Work order
Print the data exactly as written, line for line, and leave its pictures behind.

Records to process

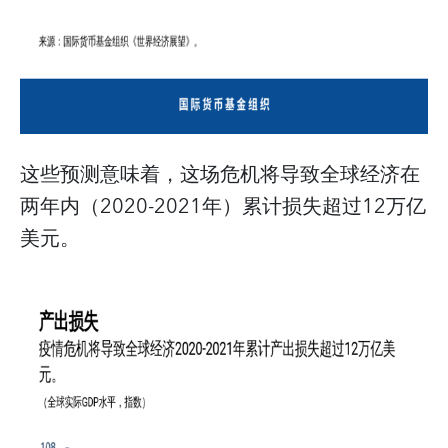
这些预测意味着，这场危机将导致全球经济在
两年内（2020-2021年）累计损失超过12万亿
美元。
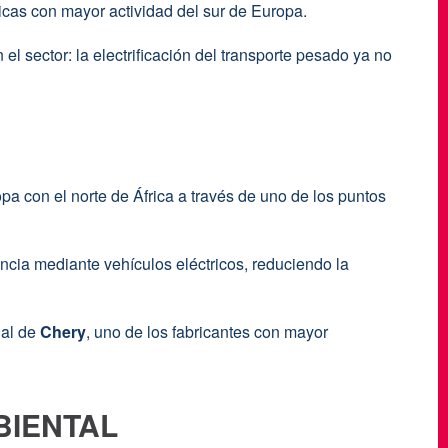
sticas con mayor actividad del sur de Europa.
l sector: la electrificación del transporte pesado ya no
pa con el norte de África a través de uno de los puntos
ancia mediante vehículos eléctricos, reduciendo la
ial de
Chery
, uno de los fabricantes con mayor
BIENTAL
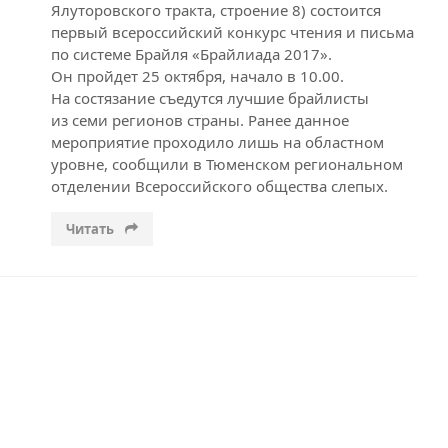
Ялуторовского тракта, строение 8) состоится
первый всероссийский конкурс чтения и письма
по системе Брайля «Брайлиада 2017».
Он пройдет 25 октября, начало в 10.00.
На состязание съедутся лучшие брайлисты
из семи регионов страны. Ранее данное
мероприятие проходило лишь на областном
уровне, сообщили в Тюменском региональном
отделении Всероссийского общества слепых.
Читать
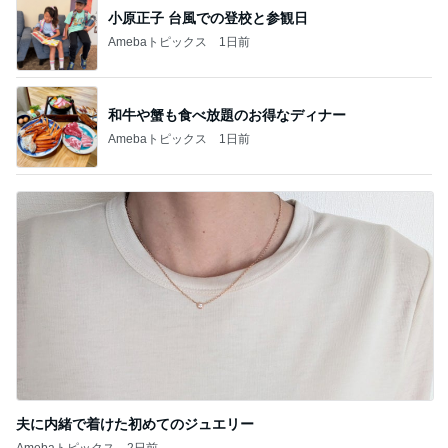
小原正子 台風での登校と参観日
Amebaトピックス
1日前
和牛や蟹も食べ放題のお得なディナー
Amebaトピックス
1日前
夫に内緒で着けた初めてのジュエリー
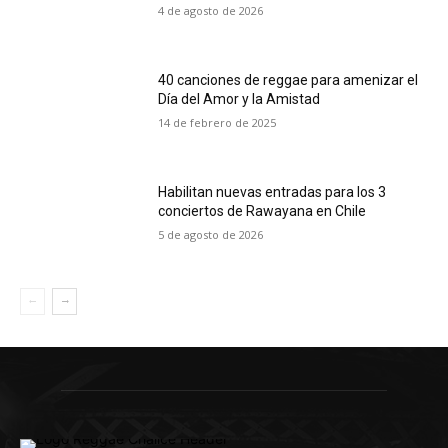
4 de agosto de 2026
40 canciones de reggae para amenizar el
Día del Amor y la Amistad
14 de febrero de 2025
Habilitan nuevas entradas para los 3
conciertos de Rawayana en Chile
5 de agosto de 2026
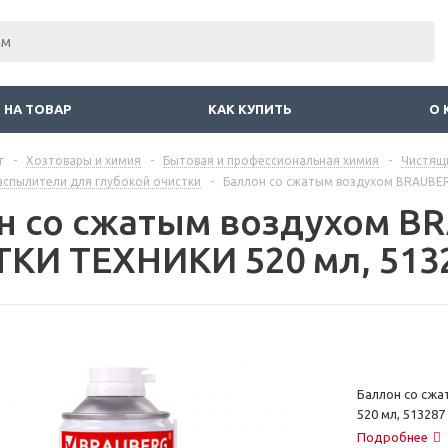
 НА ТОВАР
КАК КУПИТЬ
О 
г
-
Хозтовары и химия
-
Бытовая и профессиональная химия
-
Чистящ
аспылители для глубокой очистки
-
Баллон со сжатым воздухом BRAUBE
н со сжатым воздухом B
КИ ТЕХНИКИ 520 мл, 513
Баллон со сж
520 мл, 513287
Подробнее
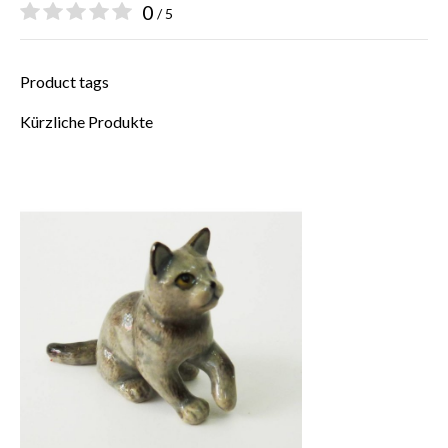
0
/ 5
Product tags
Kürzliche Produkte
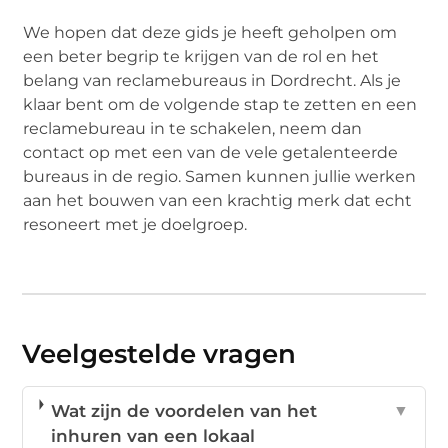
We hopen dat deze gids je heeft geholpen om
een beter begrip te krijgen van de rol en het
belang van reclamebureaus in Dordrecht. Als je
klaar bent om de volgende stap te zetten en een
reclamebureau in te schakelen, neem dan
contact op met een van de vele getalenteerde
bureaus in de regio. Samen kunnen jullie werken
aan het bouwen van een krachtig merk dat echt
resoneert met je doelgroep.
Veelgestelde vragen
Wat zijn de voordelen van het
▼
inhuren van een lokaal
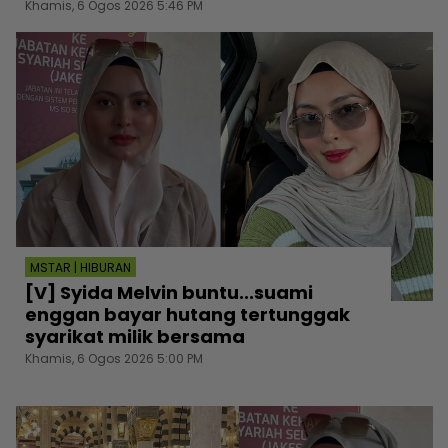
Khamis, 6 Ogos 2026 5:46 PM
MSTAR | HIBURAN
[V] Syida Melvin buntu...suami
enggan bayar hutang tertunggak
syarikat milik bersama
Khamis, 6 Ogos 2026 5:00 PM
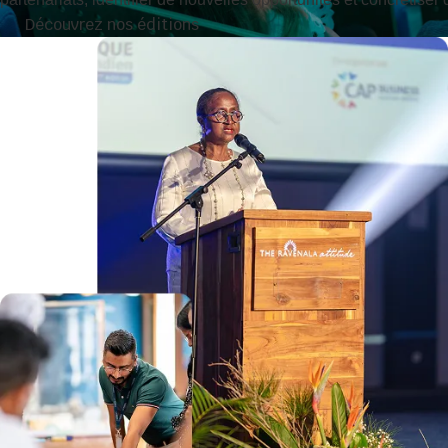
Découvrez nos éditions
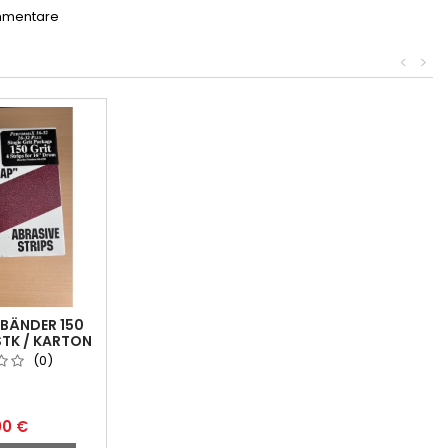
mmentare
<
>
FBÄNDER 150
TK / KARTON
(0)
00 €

Exercise result
这些预测意味着，这场危机将导致全球经济在
两年内（2020-2021年）累计损失超过12万亿
美元。
sticas con mayor actividad del sur de Europa.
l sector: la electrificación del transporte pesado ya no
pa con el norte de África a través de uno de los puntos
ancia mediante vehículos eléctricos, reduciendo la
ial de
Chery
, uno de los fabricantes con mayor
BIENTAL
Ялуторовского тракта, строение 8) состоится
первый всероссийский конкурс чтения и письма
по системе Брайля «Брайлиада 2017».
Он пройдет 25 октября, начало в 10.00.
На состязание съедутся лучшие брайлисты
из семи регионов страны. Ранее данное
мероприятие проходило лишь на областном
уровне, сообщили в Тюменском региональном
отделении Всероссийского общества слепых.
Читать
小原正子 台風での登校と参観日
Amebaトピックス
1日前
和牛や蟹も食べ放題のお得なディナー
Amebaトピックス
1日前
夫に内緒で着けた初めてのジュエリー
4 de agosto de 2026
40 canciones de reggae para amenizar el
Día del Amor y la Amistad
14 de febrero de 2025
Habilitan nuevas entradas para los 3
conciertos de Rawayana en Chile
5 de agosto de 2026
 НА ТОВАР
КАК КУПИТЬ
О 
г
-
Хозтовары и химия
-
Бытовая и профессиональная химия
-
Чистящ
аспылители для глубокой очистки
-
Баллон со сжатым воздухом BRAUBE
н со сжатым воздухом B
КИ ТЕХНИКИ 520 мл, 513
Баллон со сж
520 мл, 513287
Подробнее
0
/ 5
Product tags
Kürzliche Produkte
We hopen dat deze gids je heeft geholpen om
een beter begrip te krijgen van de rol en het
belang van reclamebureaus in Dordrecht. Als je
klaar bent om de volgende stap te zetten en een
reclamebureau in te schakelen, neem dan
contact op met een van de vele getalenteerde
bureaus in de regio. Samen kunnen jullie werken
aan het bouwen van een krachtig merk dat echt
resoneert met je doelgroep.
Veelgestelde vragen
Wat zijn de voordelen van het
▼
inhuren van een lokaal
Khamis, 6 Ogos 2026 5:46 PM
MSTAR | HIBURAN
[V] Syida Melvin buntu...suami
enggan bayar hutang tertunggak
syarikat milik bersama
Khamis, 6 Ogos 2026 5:00 PM
Découvrez nos éditions
mmentare
<
>
FBÄNDER 150
TK / KARTON
(0)
00 €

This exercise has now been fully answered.